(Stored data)
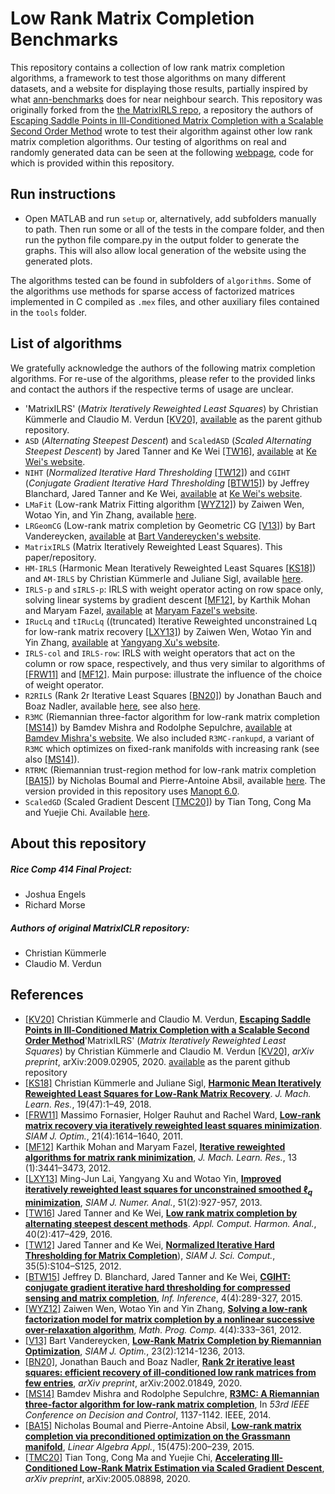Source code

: 
# Low Rank Matrix Completion Benchmarks

This repository contains a collection of low rank matrix completion algorithms, a framework to test those algorithms on many different datasets, and a website for displaying those results, partially inspired by what [ann-benchmarks](https://github.com/erikbern/ann-benchmarks) does for near neighbour search. This repository was originally forked from the [the MatrixIRLS repo](https://github.com/ckuemmerle/MatrixIRLS), a repository the authors of [Escaping Saddle Points in Ill-Conditioned Matrix Completion with a Scalable Second Order Method](https://arxiv.org/pdf/2009.02905.pdf) wrote to test their algorithm against other low rank matrix completion algorithms. Our testing of algorithms on real and randomly generated data can be seen at the following [webpage](https://matrix-benchmarks.github.io/Low-Rank-Completion), code for which is provided within this repository.

## Run instructions
* Open MATLAB and run `setup` or, alternatively, add subfolders manually to path. Then run some or all of the tests in the compare folder, and then run the python file compare.py in the output folder to generate the graphs. This will also allow local generation of the website using the generated plots.

The algorithms tested can be found in subfolders of `algorithms`. Some of the algorithms use methods for sparse access of factorized matrices implemented in C compiled as `.mex` files, and other auxiliary files contained in the `tools` folder.

## List of algorithms
We gratefully acknowledge the authors of the following matrix completion algorithms. For re-use of the algorithms, please refer to the provided links and contact the authors if the respective terms of usage are unclear.

* 'MatrixILRS' (_Matrix Iteratively Reweighted Least Squares_) by Christian Kümmerle and Claudio M. Verdun [[KV20]](https://arxiv.org/pdf/2009.02905.pdf),
[available](https://github.com/ckuemmerle/MatrixIRLS) as the parent github repository.
* `ASD` (_Alternating Steepest Descent_) and `ScaledASD` (_Scaled Alternating Steepest Descent_) by Jared Tanner and Ke Wei [[TW16]](https://doi.org/10.1016/j.acha.2015.08.003), [available](http://www.sdspeople.fudan.edu.cn/weike/code/mc20140528.tar) at [Ke Wei's website](http://www.sdspeople.fudan.edu.cn/weike/publications.html).
* `NIHT` (_Normalized Iterative Hard Thresholding_ [[TW12]](https://doi.org/10.1137/120876459)) and `CGIHT` (_Conjugate Gradient Iterative Hard Thresholding_ [[BTW15]](https://doi.org/10.1093/imaiai/iav011)) by Jeffrey Blanchard, Jared Tanner and Ke Wei, [available](http://www.sdspeople.fudan.edu.cn/weike/code/mc20140528.tar) at [Ke Wei's website](http://www.sdspeople.fudan.edu.cn/weike/publications.html).
* `LMaFit` (Low-rank Matrix Fitting algorithm [[WYZ12]](https://doi.org/10.1007/s12532-012-0044-1)) by Zaiwen Wen, Wotao Yin, and Yin Zhang, available [here](http://lmafit.blogs.rice.edu).
* `LRGeomCG` (Low-rank matrix completion by Geometric CG [[V13]](https://doi.org/10.1137/110845768)) by Bart Vandereycken, [available]((http://www.unige.ch/math/vandereycken/matrix_completion.html)) at [Bart Vandereycken's website](http://www.unige.ch/math/vandereycken/research.php).
* `MatrixIRLS` (Matrix Iteratively Reweighted Least Squares). This paper/repository.
* `HM-IRLS` (Harmonic Mean Iteratively Reweighted Least Squares [[KS18]](http://www.jmlr.org/beta/papers/v19/17-244.html)) and `AM-IRLS` by Christian Kümmerle and Juliane Sigl, available [here](https://github.com/ckuemmerle/hm_irls).
* `IRLS-p` and `sIRLS-p`: IRLS with weight operator acting on row space only, solving linear systems by gradient descent [[MF12]](http://www.jmlr.org/beta/papers/v13/mohan12a.html), by Karthik Mohan and Maryam Fazel, [available](https://faculty.washington.edu/mfazel/IRLS_final.zip) at [Maryam Fazel's website](https://faculty.washington.edu/mfazel/).
* `IRucLq` and `tIRucLq` ((truncated) Iterative Reweighted unconstrained Lq for low-rank matrix recovery [[LXY13]](https://epubs.siam.org/doi/abs/10.1137/110840364)) by Zaiwen Wen, Wotao Yin and Yin Zhang, [available](https://xu-yangyang.github.io/codes/IRucLq.zip) at [Yangyang Xu's website](https://xu-yangyang.github.io/papers.html). 
* `IRLS-col` and `IRLS-row`: IRLS with weight operators that act on the column or row space, respectively, and thus very similar to algorithms of [[FRW11]](https://epubs.siam.org/doi/abs/10.1137/100811404) and [[MF12]](http://www.jmlr.org/beta/papers/v13/mohan12a.html). Main purpose: illustrate the influence of the choice of weight operator. 
* `R2RILS` (Rank 2r Iterative Least Squares [[BN20]](https://arxiv.org/abs/2002.01849)) by Jonathan Bauch and Boaz Nadler, available [here](https://github.com/Jonathan-WIS/R2RILS), see also [here](http://www.wisdom.weizmann.ac.il/~nadler/Projects/R2RILS/R2RILS.html). 
* `R3MC` (Riemannian three-factor algorithm for low-rank matrix completion [[MS14]](https://doi.org/10.1109/CDC.2014.7039534)) by Bamdev Mishra and Rodolphe Sepulchre, [available](https://dl.dropboxusercontent.com/s/qzxgax0bg3s8oe2/R3MC_17feb_2017.zip) at [Bamdev Mishra's website](https://bamdevmishra.in/codes/r3mc/). We also included `R3MC-rankupd`, a variant of `R3MC` which optimizes on fixed-rank manifolds with increasing rank (see also [[MS14]](https://doi.org/10.1109/CDC.2014.7039534)).
* `RTRMC` (Riemannian trust-region method for low-rank matrix completion [[BA15]](https://doi.org/10.1016/j.laa.2015.02.027)) by Nicholas Boumal and Pierre-Antoine Absil, available [here](http://web.math.princeton.edu/~nboumal/RTRMC/index.html). The version provided in this repository uses [Manopt 6.0](https://www.manopt.org).
* `ScaledGD` (Scaled Gradient Descent [[TMC20]](https://arxiv.org/abs/2005.08898)) by Tian Tong, Cong Ma and Yuejie Chi. Available [here](https://github.com/Titan-Tong/ScaledGD).

## About this repository
##### Rice Comp 414 Final Project: 
* Joshua Engels
* Richard Morse
##### Authors of original MatrixICLR repository:
* Christian Kümmerle 
* Claudio M. Verdun

## References
 -  [[KV20]](https://arxiv.org/pdf/2009.02905.pdf) Christian Kümmerle and Claudio M. Verdun, [**Escaping Saddle Points in Ill-Conditioned Matrix Completion with a Scalable Second Order Method**](https://arxiv.org/pdf/2009.02905.pdf)'MatrixILRS' (_Matrix Iteratively Reweighted Least Squares_) by Christian Kümmerle and Claudio M. Verdun [[KV20]](https://arxiv.org/pdf/2009.02905.pdf), _arXiv preprint_, arXiv:2009.02905, 2020.
[available](https://github.com/ckuemmerle/MatrixIRLS) as the parent github repository
 - [[KS18]](http://www.jmlr.org/beta/papers/v19/17-244.html) Christian Kümmerle and Juliane Sigl, [**Harmonic Mean Iteratively Reweighted Least Squares for Low-Rank Matrix Recovery**](http://www.jmlr.org/beta/papers/v19/17-244.html). _J. Mach. Learn. Res._, 19(47):1–49, 2018.
- [[FRW11]](https://epubs.siam.org/doi/abs/10.1137/100811404) Massimo Fornasier, Holger Rauhut and Rachel Ward, [**Low-rank matrix recovery via iteratively reweighted least squares minimization**](https://epubs.siam.org/doi/abs/10.1137/100811404). _SIAM J. Optim._, 21(4):1614–1640, 2011.
- [[MF12]](http://www.jmlr.org/beta/papers/v13/mohan12a.html) Karthik Mohan and Maryam Fazel, [**Iterative reweighted algorithms for matrix rank minimization**](http://www.jmlr.org/beta/papers/v13/mohan12a.html), _J. Mach. Learn. Res._, 13 (1):3441–3473, 2012.
- [[LXY13]](https://epubs.siam.org/doi/abs/10.1137/110840364) Ming-Jun Lai, Yangyang Xu and Wotao Yin, [**Improved iteratively reweighted least squares for unconstrained smoothed $\ell_q$ minimization**](https://epubs.siam.org/doi/abs/10.1137/110840364), _SIAM J. Numer. Anal._, 51(2):927-957, 2013.
- [[TW16]](https://doi.org/10.1016/j.acha.2015.08.003) Jared Tanner and Ke Wei, [**Low rank matrix completion by alternating steepest descent methods**](https://doi.org/10.1016/j.acha.2015.08.003). _Appl. Comput. Harmon. Anal._, 40(2):417–429, 2016.
- [[TW12]](https://doi.org/10.1137/120876459) Jared Tanner and Ke Wei, [**Normalized Iterative Hard Thresholding for Matrix Completion**](https://doi.org/10.1137/120876459)), _SIAM J. Sci. Comput._, 35(5):S104–S125, 2012.
- [[BTW15]](https://doi.org/10.1093/imaiai/iav011) Jeffrey D. Blanchard, Jared Tanner and Ke Wei, [**CGIHT: conjugate gradient iterative hard thresholding for compressed sensing and matrix completion**](https://doi.org/10.1093/imaiai/iav011), _Inf. Inference_, 4(4):289-327, 2015.
- [[WYZ12]](https://doi.org/10.1007/s12532-012-0044-1) Zaiwen Wen, Wotao Yin and Yin Zhang, [**Solving a low-rank factorization model for matrix completion by a nonlinear successive over-relaxation algorithm**](https://doi.org/10.1007/s12532-012-0044-1), _Math. Prog. Comp._ 4(4):333–361, 2012.
-  [[V13]](https://doi.org/10.1137/110845768) Bart Vandereycken, [**Low-Rank Matrix Completion by Riemannian Optimization**](https://doi.org/10.1137/110845768), _SIAM J. Optim._, 23(2):1214-1236, 2013.
- [[BN20]](https://arxiv.org/abs/2002.01849), Jonathan Bauch and Boaz Nadler, [**Rank 2r iterative least squares: efficient recovery of ill-conditioned low rank matrices from few entries**](https://arxiv.org/abs/2002.01849), _arXiv preprint_, arXiv:2002.01849, 2020.
- [[MS14]](https://doi.org/10.1109/CDC.2014.7039534) Bamdev Mishra and Rodolphe Sepulchre, [**R3MC: A Riemannian three-factor algorithm for low-rank matrix completion**](https://doi.org/10.1109/CDC.2014.7039534), In _53rd IEEE Conference on Decision and Control_, 1137-1142. IEEE, 2014.
- [[BA15]](https://doi.org/10.1016/j.laa.2015.02.027) Nicholas Boumal and Pierre-Antoine Absil, [**Low-rank matrix completion via preconditioned optimization on the Grassmann manifold**](https://doi.org/10.1016/j.laa.2015.02.027), _Linear Algebra Appl._, 15(475):200–239, 2015.
- [[TMC20]](https://arxiv.org/abs/2005.08898) Tian Tong, Cong Ma and Yuejie Chi, [**Accelerating Ill-Conditioned Low-Rank Matrix Estimation via Scaled Gradient Descent**](https://arxiv.org/abs/2005.08898), _arXiv preprint_, arXiv:2005.08898, 2020.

Exercise
Please reproduce, word for word, the part of the entries that opens at their start and closes with the line containing "the generated plots.", with both ends included. Omit the pictures from your answer.

Answer area
Source code

: 
# Low Rank Matrix Completion Benchmarks

This repository contains a collection of low rank matrix completion algorithms, a framework to test those algorithms on many different datasets, and a website for displaying those results, partially inspired by what [ann-benchmarks](https://github.com/erikbern/ann-benchmarks) does for near neighbour search. This repository was originally forked from the [the MatrixIRLS repo](https://github.com/ckuemmerle/MatrixIRLS), a repository the authors of [Escaping Saddle Points in Ill-Conditioned Matrix Completion with a Scalable Second Order Method](https://arxiv.org/pdf/2009.02905.pdf) wrote to test their algorithm against other low rank matrix completion algorithms. Our testing of algorithms on real and randomly generated data can be seen at the following [webpage](https://matrix-benchmarks.github.io/Low-Rank-Completion), code for which is provided within this repository.

## Run instructions
* Open MATLAB and run `setup` or, alternatively, add subfolders manually to path. Then run some or all of the tests in the compare folder, and then run the python file compare.py in the output folder to generate the graphs. This will also allow local generation of the website using the generated plots.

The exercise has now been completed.